● TASK DETAILS
Translate this sentence from the forum thread below into Spanish: "She would run a mile if there was any trouble."

Sorry Chuggs its life.


----------



## Raine (May 10, 2005)

:lol: Hey Gill, i just remembered something!!!(i do sometimes!) Ladies travelling on their own were advised to sit a blow up doll next to them so it looked like there were actually two people in the car, or in your case the mh!. We had a couple of nasty incidents in our area, on long dark stretches of road, so this info was put out, i think i have actually seen a couple of them too! (lol or was it you P?) No i think i have, or some poor person was seat belted in their car, drunk, dead or worse(?) at one of the shows! Cos they didnt move, and looked pretty blown up! I don't know where you could get one, maybe one of the other punters would.(Know that is! Ann summers, or one of THOSE shops. or del boy, and i am serious.


----------



## 89146 (May 15, 2005)

Hmmm, the spotty on board is an agrophobic adolescent wimp bitch who was in her crate for safe keeping. She would run a mile if there was any trouble. Maybe a JR is not such a bad idea  
I have heard of the blow up companion Raine, good idea except in daylight and as no-one in the show ring has seen me with a male partner (Steve stays at home looking after other spotties, cats and chickens) I don't want to give people the wrong idea 8O altho' I believe you can get male ones too......

Data records

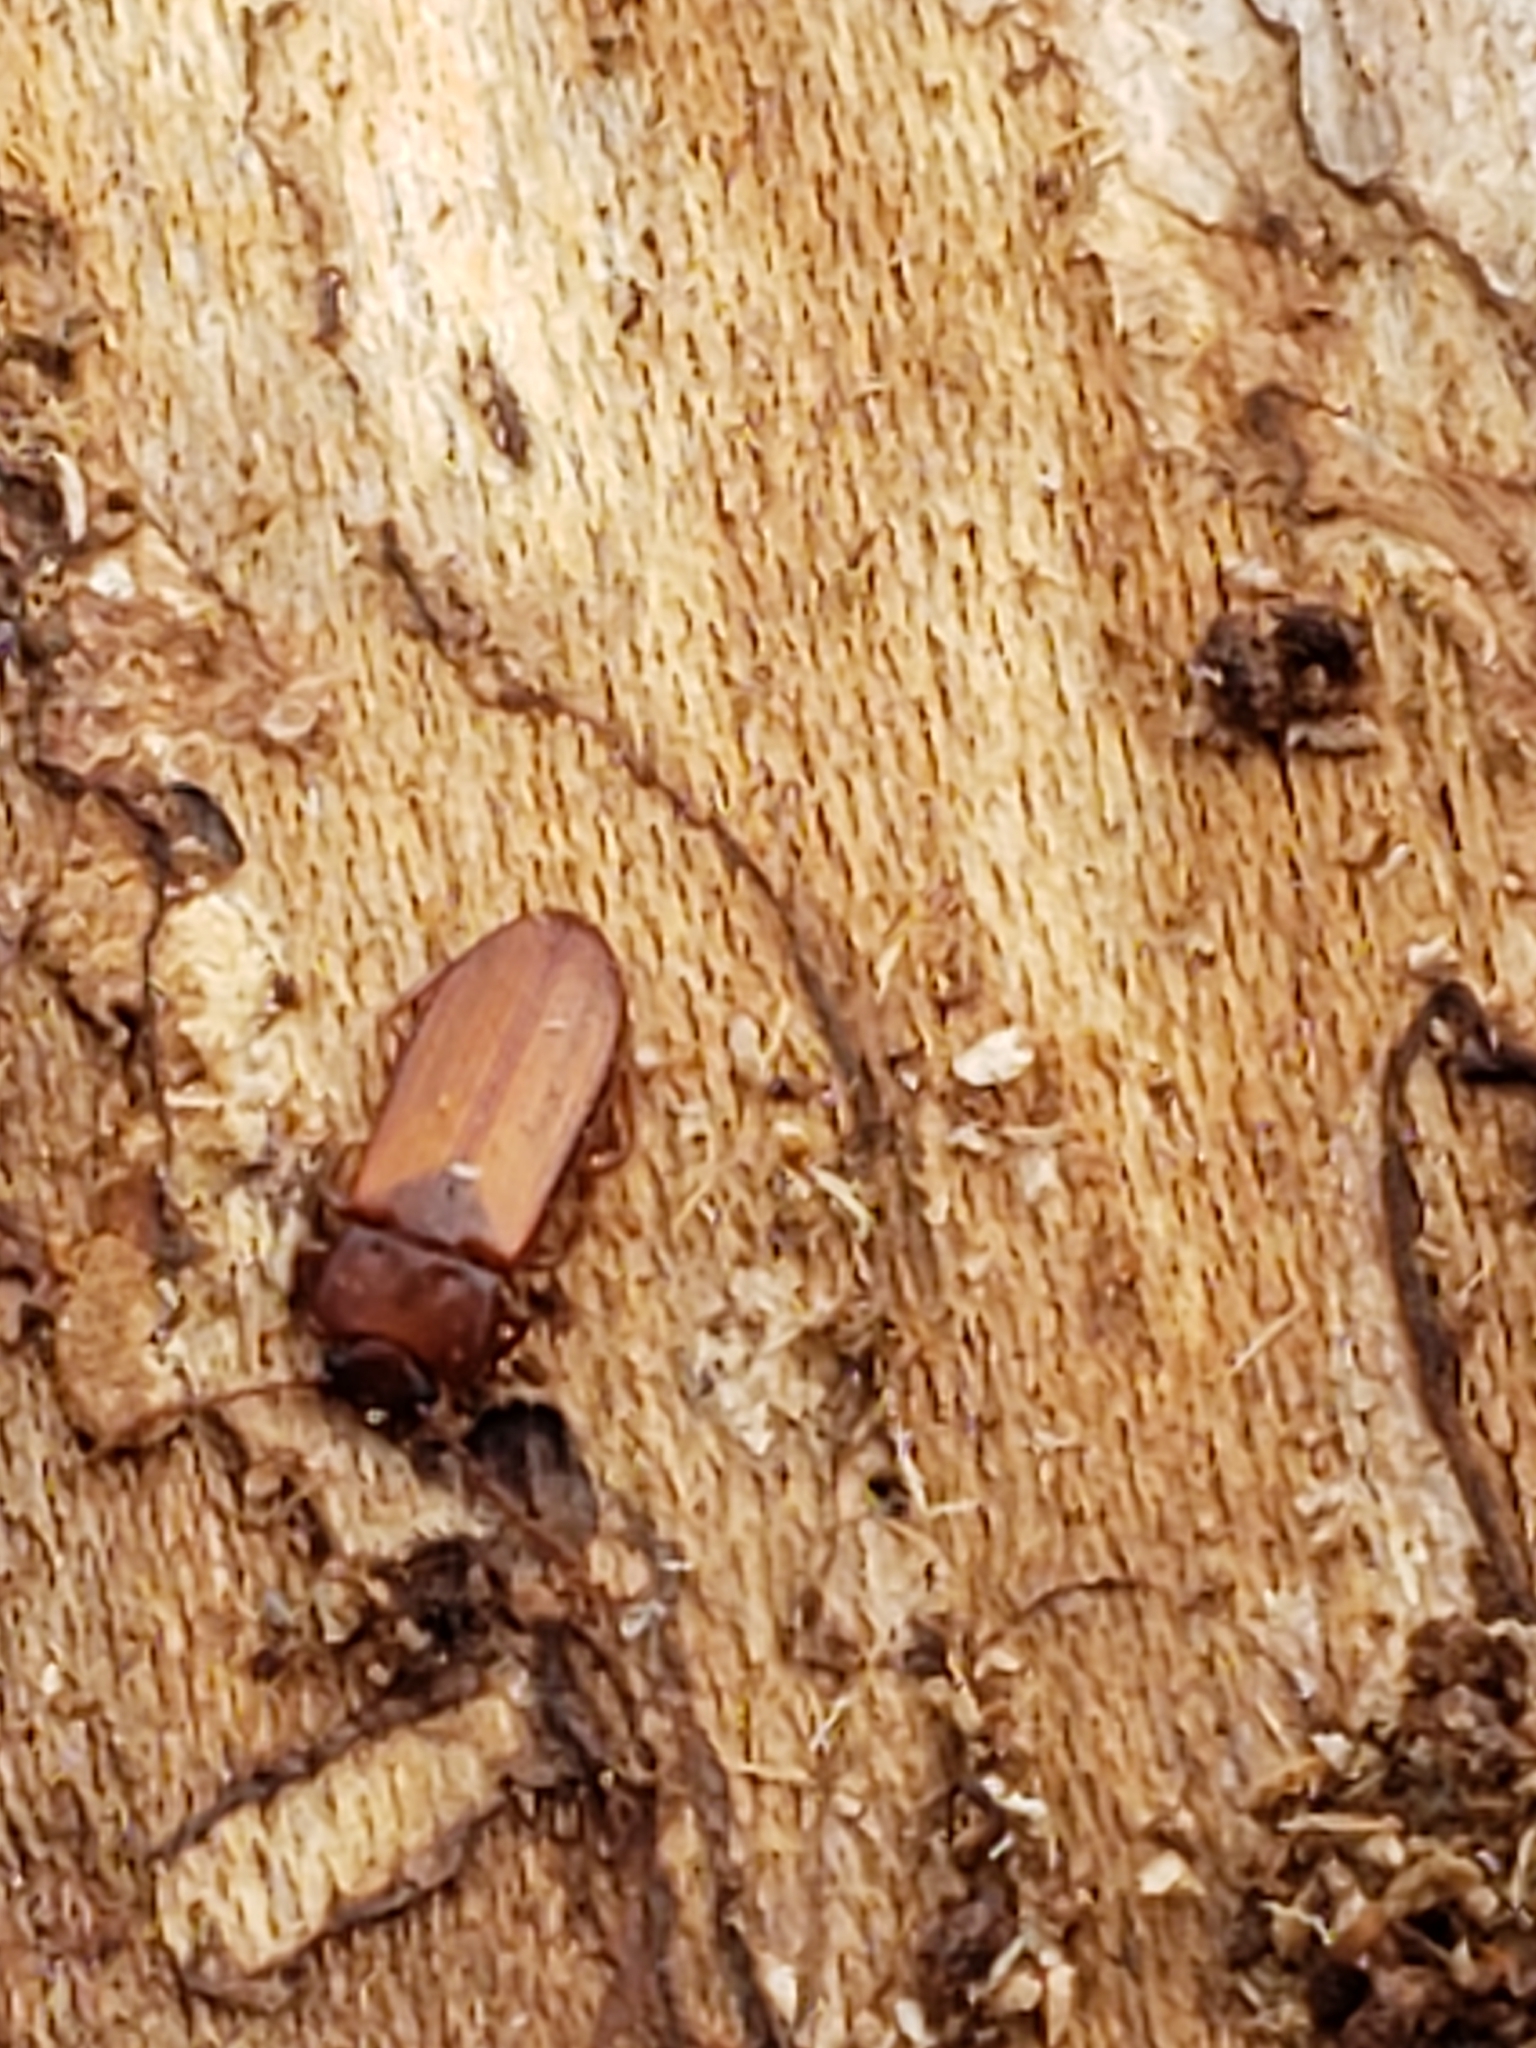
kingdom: Animalia
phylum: Arthropoda
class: Insecta
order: Coleoptera
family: Tenebrionidae
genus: Adelina
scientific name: Adelina pallida
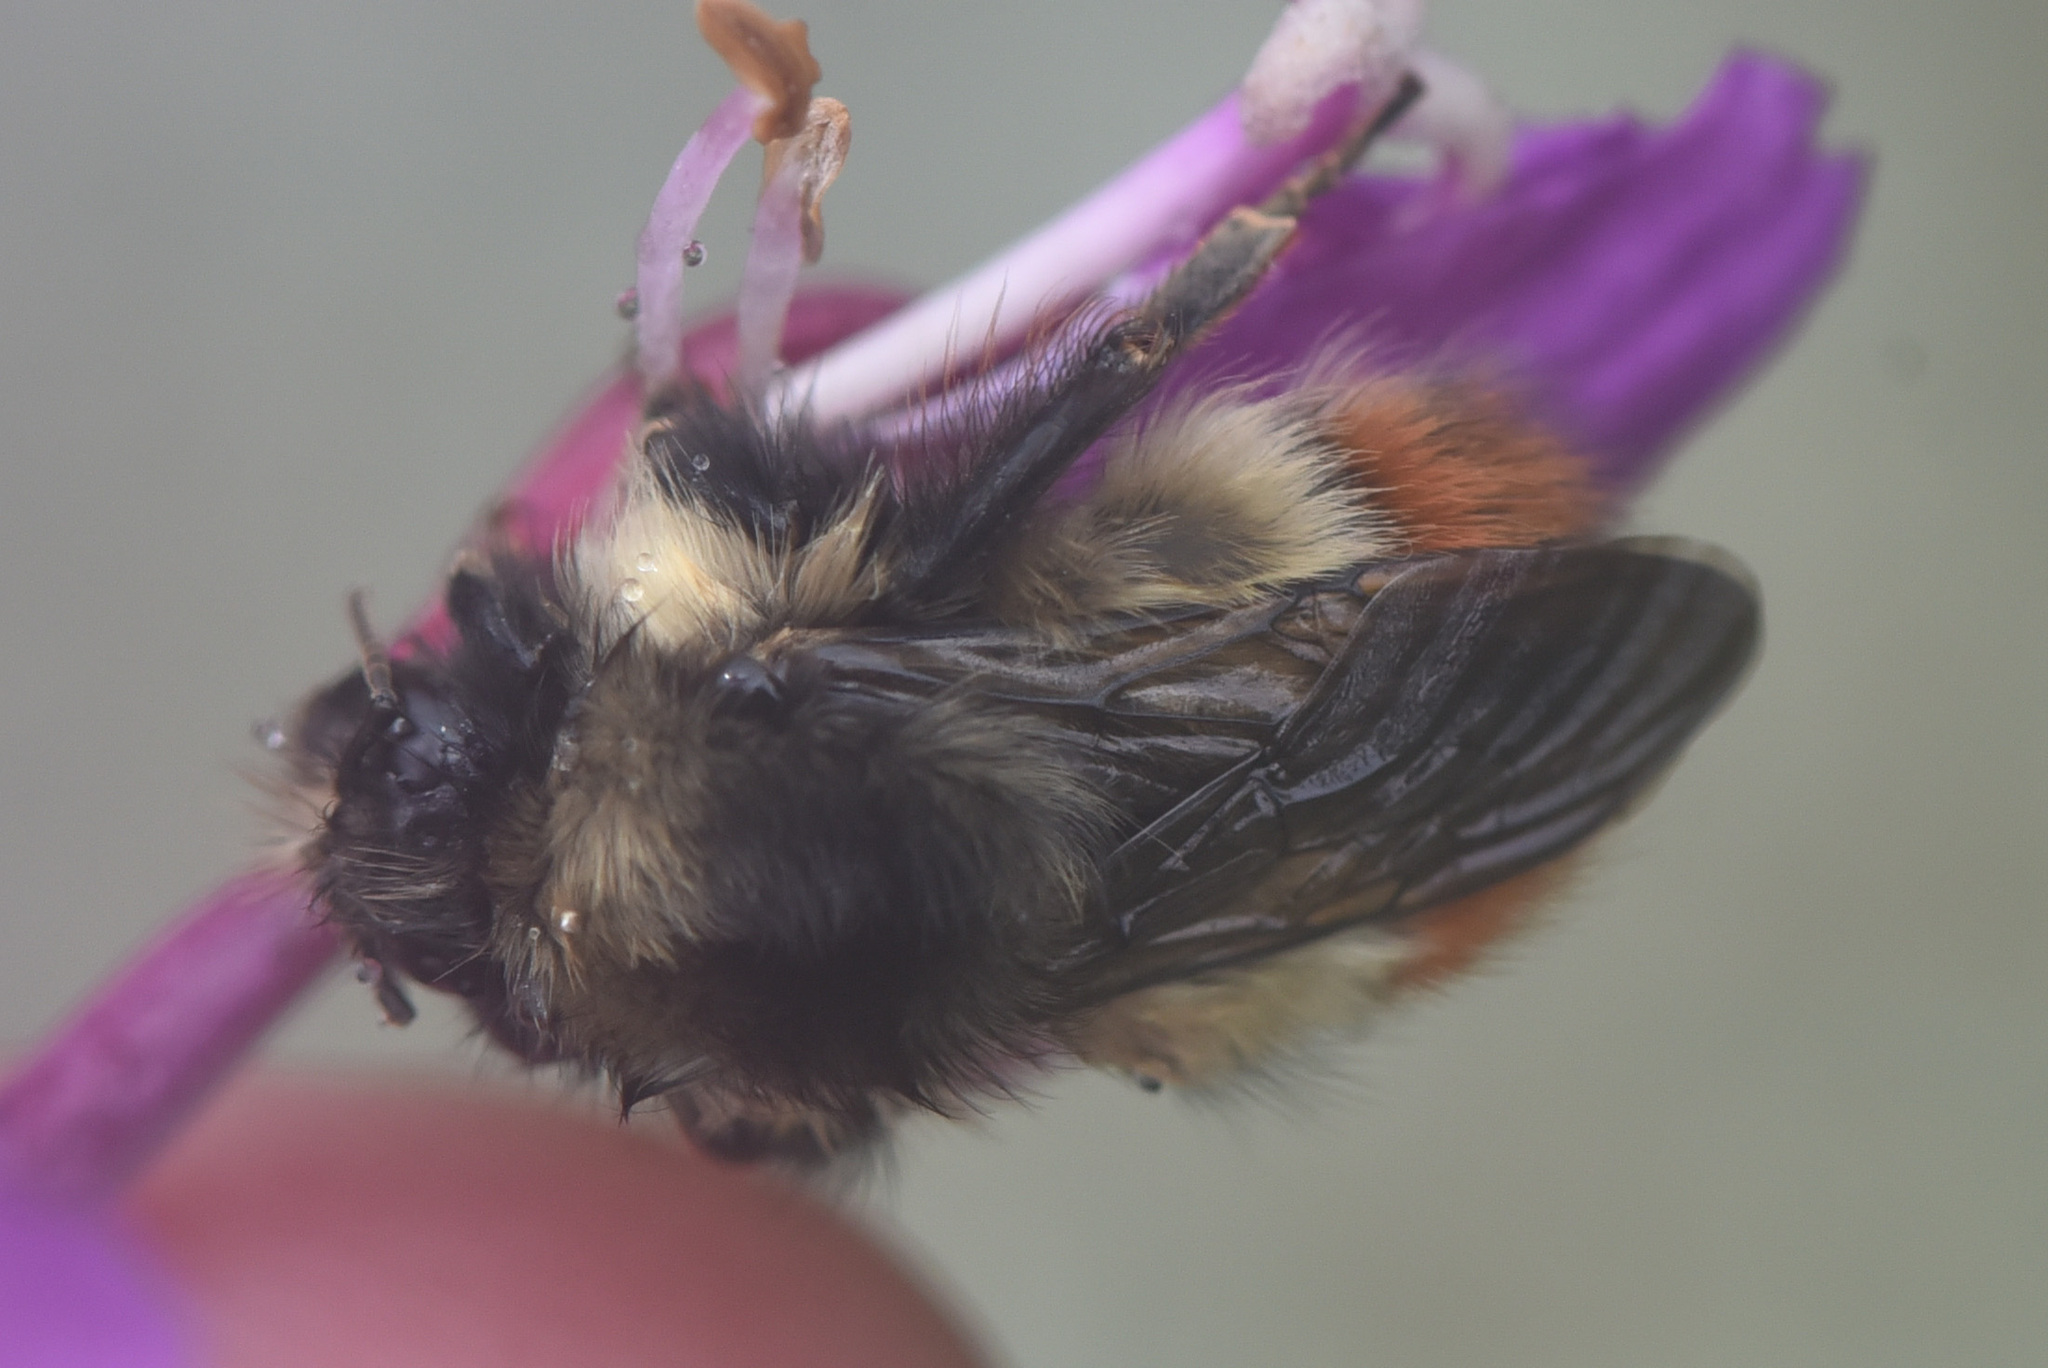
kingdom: Animalia
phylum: Arthropoda
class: Insecta
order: Hymenoptera
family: Apidae
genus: Bombus
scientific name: Bombus flavifrons
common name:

● FINAL RESULT
Saldría corriendo a toda prisa si hubiera cualquier problema.